大学受験生の時にいろんな予備校が出版している問題集をやったのですが、河合塾が出版しているセンター試験用の問題集(今は共通テストだけど)が質が高い印象でした。
おすすめ!
【良い】『実力をつける地理100題』
値段 | 約1,400円 |
---|---|
著者 | Z会出版編集部 |
出版社 | Z会 |
出版年 | 2010年 |
もちおのおすすめ度 | ★★★★☆ |
網羅的に地理の基礎知識を確認することができる問題集。
構成はこんな感じ。
- 系統地理が50題(各項目5題ずつ)
- 地誌が40題(各地域5題ずつ)
- 実際の入試問題が10題(うち5題が論述問題)
「高校地理でしっかりとした実力をつけたいならこの問題集かなあ」といった感じ。
「まあ確かに難しい問題もあるけど、細かすぎる知識が問われることはほぼない」って感じなので、地理対策をガッツリするなら必携の問題集と言えるかもです。

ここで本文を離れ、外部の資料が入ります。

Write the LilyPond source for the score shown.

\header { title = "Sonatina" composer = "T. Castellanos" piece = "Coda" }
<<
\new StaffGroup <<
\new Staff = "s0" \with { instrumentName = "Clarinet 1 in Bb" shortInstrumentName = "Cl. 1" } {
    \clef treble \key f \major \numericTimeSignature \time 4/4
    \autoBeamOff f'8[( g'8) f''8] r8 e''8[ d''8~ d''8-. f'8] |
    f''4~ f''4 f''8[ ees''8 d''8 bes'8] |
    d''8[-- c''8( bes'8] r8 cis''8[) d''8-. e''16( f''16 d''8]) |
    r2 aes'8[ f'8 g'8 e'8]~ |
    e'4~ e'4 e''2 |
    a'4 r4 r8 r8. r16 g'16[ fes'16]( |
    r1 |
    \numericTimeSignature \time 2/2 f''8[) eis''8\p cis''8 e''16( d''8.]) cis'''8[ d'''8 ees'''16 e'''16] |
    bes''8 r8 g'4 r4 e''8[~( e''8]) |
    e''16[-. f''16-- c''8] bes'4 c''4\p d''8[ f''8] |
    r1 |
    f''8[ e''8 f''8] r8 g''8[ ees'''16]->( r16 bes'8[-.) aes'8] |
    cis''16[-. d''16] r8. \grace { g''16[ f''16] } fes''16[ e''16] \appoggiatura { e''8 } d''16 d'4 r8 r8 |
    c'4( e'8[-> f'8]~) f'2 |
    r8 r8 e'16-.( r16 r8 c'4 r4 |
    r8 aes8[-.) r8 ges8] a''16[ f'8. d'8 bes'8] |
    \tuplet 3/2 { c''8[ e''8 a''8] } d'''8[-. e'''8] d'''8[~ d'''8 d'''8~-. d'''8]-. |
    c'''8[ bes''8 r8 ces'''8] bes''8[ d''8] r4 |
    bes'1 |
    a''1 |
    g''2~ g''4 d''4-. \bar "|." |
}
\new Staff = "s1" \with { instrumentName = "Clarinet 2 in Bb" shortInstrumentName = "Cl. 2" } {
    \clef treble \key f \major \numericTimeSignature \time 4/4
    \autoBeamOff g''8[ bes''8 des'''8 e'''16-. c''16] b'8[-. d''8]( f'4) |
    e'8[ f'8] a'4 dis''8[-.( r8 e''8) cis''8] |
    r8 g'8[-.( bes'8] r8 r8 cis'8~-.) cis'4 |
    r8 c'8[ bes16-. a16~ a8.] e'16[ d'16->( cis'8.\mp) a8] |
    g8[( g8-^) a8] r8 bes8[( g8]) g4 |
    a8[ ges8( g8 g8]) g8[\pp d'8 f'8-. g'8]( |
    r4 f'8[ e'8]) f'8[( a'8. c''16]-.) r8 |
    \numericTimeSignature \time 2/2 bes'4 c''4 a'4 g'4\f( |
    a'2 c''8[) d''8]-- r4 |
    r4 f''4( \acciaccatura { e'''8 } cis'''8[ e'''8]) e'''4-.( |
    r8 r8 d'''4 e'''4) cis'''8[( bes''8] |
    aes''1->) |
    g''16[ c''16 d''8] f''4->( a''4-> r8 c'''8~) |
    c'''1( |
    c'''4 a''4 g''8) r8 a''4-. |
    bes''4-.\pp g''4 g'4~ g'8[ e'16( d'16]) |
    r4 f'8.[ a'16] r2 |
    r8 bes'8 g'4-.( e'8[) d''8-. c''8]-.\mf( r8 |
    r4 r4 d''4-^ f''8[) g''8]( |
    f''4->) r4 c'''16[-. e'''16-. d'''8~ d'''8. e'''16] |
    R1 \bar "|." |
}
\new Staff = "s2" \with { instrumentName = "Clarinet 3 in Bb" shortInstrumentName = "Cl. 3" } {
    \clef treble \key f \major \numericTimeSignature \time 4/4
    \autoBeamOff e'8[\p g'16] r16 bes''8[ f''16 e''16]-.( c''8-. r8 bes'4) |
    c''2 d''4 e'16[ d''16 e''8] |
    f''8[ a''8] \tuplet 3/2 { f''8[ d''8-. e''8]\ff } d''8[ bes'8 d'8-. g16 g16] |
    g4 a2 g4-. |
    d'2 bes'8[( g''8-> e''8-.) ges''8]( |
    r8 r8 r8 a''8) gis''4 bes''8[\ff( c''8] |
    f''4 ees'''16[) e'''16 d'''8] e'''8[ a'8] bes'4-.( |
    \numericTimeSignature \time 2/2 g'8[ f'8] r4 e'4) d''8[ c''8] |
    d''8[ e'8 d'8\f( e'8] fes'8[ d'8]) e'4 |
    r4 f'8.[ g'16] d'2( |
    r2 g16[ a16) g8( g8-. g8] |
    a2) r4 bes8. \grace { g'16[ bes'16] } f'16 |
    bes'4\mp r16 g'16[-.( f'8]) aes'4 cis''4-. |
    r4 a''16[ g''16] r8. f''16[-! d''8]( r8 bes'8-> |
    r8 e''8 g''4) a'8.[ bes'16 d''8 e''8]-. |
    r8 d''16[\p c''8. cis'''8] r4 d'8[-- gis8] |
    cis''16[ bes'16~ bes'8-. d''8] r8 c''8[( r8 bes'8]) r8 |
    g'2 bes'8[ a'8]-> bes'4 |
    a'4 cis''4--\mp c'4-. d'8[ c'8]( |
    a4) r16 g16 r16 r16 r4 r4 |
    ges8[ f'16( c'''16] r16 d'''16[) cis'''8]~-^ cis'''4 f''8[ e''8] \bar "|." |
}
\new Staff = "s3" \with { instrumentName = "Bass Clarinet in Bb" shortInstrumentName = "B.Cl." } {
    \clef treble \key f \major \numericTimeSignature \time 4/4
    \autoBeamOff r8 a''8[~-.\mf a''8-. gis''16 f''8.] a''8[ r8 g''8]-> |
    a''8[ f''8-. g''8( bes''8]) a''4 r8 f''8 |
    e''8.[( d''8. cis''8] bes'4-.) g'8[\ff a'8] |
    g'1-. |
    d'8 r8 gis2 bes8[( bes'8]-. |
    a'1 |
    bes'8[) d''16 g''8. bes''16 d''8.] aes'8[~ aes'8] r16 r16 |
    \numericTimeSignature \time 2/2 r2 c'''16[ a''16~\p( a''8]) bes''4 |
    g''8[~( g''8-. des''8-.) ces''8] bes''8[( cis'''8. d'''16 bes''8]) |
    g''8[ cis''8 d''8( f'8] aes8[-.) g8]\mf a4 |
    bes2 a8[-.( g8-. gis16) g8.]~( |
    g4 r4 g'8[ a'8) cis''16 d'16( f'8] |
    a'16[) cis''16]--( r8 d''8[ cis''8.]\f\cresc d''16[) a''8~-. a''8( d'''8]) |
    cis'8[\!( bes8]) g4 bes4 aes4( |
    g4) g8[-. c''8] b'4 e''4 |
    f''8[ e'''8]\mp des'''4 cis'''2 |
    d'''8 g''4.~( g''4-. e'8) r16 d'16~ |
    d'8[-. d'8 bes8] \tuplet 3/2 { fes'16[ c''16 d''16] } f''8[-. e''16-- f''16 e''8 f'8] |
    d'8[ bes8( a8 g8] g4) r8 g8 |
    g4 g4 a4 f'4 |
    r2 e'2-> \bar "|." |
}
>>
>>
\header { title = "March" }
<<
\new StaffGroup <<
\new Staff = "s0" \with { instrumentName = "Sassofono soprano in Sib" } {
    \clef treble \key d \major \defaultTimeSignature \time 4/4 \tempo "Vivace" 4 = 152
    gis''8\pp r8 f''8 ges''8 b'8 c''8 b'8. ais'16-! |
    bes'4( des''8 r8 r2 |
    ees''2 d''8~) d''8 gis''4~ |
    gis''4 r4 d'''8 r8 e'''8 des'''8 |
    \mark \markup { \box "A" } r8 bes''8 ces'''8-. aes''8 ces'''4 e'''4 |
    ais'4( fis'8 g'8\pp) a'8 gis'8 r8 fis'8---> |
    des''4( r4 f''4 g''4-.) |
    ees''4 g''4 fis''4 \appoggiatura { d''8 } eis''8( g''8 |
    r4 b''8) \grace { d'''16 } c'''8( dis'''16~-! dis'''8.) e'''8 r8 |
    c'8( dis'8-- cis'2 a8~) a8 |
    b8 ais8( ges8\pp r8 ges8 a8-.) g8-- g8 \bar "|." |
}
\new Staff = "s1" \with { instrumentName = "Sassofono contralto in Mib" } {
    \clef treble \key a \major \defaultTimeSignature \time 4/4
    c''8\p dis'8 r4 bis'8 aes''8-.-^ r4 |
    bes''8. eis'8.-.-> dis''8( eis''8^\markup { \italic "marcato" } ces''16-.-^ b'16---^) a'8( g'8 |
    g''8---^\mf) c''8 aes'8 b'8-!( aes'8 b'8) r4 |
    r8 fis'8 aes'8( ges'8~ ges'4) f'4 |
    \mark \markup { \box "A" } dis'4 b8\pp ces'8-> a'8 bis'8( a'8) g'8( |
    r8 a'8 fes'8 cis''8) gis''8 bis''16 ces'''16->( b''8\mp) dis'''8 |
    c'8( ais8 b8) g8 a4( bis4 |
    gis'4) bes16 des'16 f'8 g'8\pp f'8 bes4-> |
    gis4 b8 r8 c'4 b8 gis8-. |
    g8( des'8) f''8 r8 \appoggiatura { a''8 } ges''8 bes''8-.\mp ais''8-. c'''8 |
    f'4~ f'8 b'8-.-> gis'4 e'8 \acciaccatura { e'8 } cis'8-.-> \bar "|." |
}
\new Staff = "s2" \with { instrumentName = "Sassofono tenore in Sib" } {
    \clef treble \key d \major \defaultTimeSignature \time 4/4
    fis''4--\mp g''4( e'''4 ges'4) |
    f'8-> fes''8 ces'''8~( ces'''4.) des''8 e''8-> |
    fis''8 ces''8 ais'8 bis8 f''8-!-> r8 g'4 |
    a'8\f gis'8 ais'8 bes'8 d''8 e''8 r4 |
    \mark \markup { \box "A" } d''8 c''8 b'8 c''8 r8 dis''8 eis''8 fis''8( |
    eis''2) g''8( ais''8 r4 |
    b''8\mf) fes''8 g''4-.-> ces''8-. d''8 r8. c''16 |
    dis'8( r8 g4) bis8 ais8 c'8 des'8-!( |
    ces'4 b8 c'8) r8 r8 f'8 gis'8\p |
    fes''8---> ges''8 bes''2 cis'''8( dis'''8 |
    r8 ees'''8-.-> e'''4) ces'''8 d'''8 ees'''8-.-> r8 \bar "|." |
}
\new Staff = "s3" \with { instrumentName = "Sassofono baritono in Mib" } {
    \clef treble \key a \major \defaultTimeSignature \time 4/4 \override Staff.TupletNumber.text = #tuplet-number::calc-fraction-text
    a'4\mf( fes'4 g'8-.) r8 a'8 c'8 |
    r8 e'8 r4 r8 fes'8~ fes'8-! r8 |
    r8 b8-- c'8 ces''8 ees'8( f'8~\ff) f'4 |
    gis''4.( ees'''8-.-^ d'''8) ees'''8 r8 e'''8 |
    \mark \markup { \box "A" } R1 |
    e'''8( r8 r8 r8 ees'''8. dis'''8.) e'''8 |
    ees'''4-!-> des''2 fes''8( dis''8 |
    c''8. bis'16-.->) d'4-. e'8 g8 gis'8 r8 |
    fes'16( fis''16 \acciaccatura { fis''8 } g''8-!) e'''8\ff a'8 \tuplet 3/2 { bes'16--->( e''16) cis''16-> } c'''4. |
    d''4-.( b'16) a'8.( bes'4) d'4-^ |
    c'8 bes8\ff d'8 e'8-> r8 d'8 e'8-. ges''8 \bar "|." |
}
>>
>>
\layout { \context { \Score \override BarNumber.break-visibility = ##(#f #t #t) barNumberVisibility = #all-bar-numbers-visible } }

関連:『Z会 実力をつける地理100題』レビュー:最高の地理問題集?【東大もOK】
【微妙】『地理B一問一答【完全版】』
値段 | 約1,300円 |
---|---|
著者 | 山岡信幸 |
出版社 | ナガセ |
出版年 | 2024年 |
もちおのおすすめ度 | ★★★☆☆ |
地理の一問一答問題集の定番。
地理の勉強に一問一答問題集は必要ないと思っているので、買わなくていいと思います。
ただ、どうしても一問一答の問題集がほしかったらこれを買っておけばOK。(結構売れているみたいなので)
【微妙】『東大地理問題演習』
値段 | 約2,200円 |
---|---|
著者 | 高橋和明 |
出版社 | ナガセ |
出版年 | 2010年 |
もちおのおすすめ度 | ★★★☆☆ |
東大地理の論述対策をしたかった必需品!って感じの本。
※二次試験で地理を使うわけではない人にとっては必要のない本
解説は超充実していますけど、親切ではないので要注意です。
大学受験生の時にこの著者の授業を受けた経験があって、この問題集の元になっているだろうテキストをやり込んだ経験があるのですが、実際むちゃくちゃ力がつきました(入試本番で45点/60点満点を取った)。
2010年以降、新しいバージョンが発売されていないのがとても残念です・・・!